Assessment week 4 Flashcards
What measurement is the amount of error in any given score?
Standard error of measurement (SEM)
True or false: the lower the reliability of the measure, the higher the standard error of measurement (SEM)
True: the reliability of a measure has an inverse relationship with the standard error of measurement (SEM)
True or false: larger SEMs have smaller confidence intervals
False: larger SEMs have bigger confidence intervals
True or false: the more confident you are, the larger the interval (range)
True: The larger the standard deviation, the larger the confidence interval, and the more confident you are
* So, 95% (2 SD) CI will be larger than 68% CI (1 SD)
What measurement allows us to determine if there is a significant difference between two scores on two different domains?
The standard error of difference (SEdiff)
What term conveys the consistency of a measure?
Reliability
What term conveys how well a measure assesses what it claims?
Validity
What type of validity refers to the degree to which evidence and theory support
interpretation of test scores entailed by proposed uses of a test?
Construct validity
What type of validity refers to whether the measure contains appropriate items for the construct?
Content validity
What type of validity analyzes the interrelationships of items?
Internal structure
What type of validity is used to create composite scores?
Internal structure
What type of construct validity tests that constructs that are expected to be related are, in fact, related?
Convergent validity.
example: the scores of a self-esteem test and an extraversion test are likely to be correlated—individuals scoring high in self-esteem are more likely to score high in extroversion. These two tests would then have high convergent validity.
What type of construct validity tests that constructs that should have no relationship do, in fact, not have any relationship?
Discriminant/divergent validity
Example: if discriminant validity is high, scores on a test designed to assess aggressiveness should not be positively correlated with scores from tests designed to assess intelligence.
What is a typical range for a validity coefficient?
0.30-0.40
What type of validity measures how well one measure predicts an outcome for another measure?

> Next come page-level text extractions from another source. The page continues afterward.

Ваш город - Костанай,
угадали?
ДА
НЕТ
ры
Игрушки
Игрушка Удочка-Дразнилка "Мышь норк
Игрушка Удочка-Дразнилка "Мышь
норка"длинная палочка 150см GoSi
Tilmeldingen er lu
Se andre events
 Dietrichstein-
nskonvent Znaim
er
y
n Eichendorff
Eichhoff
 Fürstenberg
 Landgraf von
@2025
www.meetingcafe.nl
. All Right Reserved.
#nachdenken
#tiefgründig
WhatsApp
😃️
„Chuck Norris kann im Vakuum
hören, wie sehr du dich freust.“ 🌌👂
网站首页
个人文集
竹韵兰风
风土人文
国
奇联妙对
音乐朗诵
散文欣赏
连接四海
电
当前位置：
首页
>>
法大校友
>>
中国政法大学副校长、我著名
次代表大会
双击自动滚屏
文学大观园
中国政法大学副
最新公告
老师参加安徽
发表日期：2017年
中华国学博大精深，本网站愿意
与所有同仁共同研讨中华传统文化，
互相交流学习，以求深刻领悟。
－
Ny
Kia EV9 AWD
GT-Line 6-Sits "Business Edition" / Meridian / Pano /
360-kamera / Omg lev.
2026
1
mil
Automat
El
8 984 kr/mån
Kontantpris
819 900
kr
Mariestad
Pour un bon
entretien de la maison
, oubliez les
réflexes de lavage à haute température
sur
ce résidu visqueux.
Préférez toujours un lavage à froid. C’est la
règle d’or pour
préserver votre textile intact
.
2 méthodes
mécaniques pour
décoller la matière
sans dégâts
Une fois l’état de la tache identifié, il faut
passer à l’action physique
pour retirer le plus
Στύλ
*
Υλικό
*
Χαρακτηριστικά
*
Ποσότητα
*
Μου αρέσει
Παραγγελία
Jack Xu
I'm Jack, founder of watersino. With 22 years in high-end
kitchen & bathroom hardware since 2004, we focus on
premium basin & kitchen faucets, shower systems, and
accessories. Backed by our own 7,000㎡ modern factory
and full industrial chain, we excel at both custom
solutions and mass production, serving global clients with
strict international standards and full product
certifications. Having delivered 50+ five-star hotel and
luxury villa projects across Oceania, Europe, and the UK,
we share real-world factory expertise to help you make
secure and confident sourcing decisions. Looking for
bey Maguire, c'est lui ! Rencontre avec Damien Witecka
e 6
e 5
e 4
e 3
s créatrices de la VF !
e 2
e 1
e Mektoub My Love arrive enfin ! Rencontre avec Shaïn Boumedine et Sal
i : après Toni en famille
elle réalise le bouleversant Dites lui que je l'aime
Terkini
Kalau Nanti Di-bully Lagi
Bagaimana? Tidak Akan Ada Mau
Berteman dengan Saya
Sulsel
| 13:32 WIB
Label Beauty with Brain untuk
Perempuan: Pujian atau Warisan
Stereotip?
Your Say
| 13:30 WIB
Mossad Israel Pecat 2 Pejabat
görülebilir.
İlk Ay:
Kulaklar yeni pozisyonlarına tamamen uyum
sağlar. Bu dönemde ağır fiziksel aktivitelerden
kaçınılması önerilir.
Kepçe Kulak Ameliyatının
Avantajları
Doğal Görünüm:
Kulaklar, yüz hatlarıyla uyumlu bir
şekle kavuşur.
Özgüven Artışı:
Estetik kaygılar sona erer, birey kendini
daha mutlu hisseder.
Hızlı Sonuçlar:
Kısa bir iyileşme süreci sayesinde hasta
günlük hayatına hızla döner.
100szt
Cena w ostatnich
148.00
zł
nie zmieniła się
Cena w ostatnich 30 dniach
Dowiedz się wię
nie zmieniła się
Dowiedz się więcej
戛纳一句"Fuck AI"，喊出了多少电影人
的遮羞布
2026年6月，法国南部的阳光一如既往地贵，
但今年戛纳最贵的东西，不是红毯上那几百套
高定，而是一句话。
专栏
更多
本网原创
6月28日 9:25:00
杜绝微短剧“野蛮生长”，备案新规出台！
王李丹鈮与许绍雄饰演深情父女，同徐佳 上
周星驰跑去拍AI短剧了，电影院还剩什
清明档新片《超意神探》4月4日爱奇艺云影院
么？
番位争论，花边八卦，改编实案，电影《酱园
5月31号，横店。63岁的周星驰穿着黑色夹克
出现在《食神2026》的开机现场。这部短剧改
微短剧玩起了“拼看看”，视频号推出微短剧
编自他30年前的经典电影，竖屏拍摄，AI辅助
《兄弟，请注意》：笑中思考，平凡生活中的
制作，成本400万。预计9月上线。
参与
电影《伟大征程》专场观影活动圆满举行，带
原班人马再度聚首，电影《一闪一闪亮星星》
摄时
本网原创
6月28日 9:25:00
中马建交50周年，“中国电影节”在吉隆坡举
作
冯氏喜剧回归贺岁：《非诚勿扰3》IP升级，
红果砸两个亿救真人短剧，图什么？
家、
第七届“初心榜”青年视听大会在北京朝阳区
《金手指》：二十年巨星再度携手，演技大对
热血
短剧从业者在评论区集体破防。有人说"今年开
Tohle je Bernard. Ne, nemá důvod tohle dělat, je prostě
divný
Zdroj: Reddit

Criterion-related validity
What type of criterion-related validity has a lag between when the measures are given and thus measures if a test accurately predicts what it is supposed to predict?
Predictive validity
What type of criterion-related validity is when both measures are given at the same time?
Concurrent validity
What measure indicates how confident we are in predicting future performance?
Standard error of the estimate (SEest)
example: predicting college freshman grades based on ACT/SAT scores
What quantity indicates how far an individual falls from the average?
Standard deviation (SD)
example: how far above or below the mean a score falls?
What is a measure of how confident we are in a person’s score on a given measure at that moment?
Standard error of measurement (SEM)
example: if the person took the same test again, within what range would we estimate the score would be the second time?
What measurement determines how well you identify individuals with the issue you are assessing?
Sensitivity
What measurement determines how well you do NOT identify individuals that don’t have the issue you are assessing?
Specificity
True or false: Specificity is the ability to identify true positives
False: specificity is the ability to identify true negatives
True or false: sensitivity is the ability to identify true negatives
False: sensitivity is the ability to identify true positives
What type of validity can determine whether a measure gives you information you would not get from a different measure?
Incremental validity
What validity-threatening response set is the tendency of survey respondents to answer questions in a manner that will be viewed favorably by others?
Social desirability response set/bias
What validity-threatening response set is the tendency of survey respondents to select a positive response option disproportionately more frequently?
Acquiescence response set/bias
What validity-threatening response set is the tendency of survey respondents to answer questions in a manner that will be viewed unfavorably by others, or that departs from norms?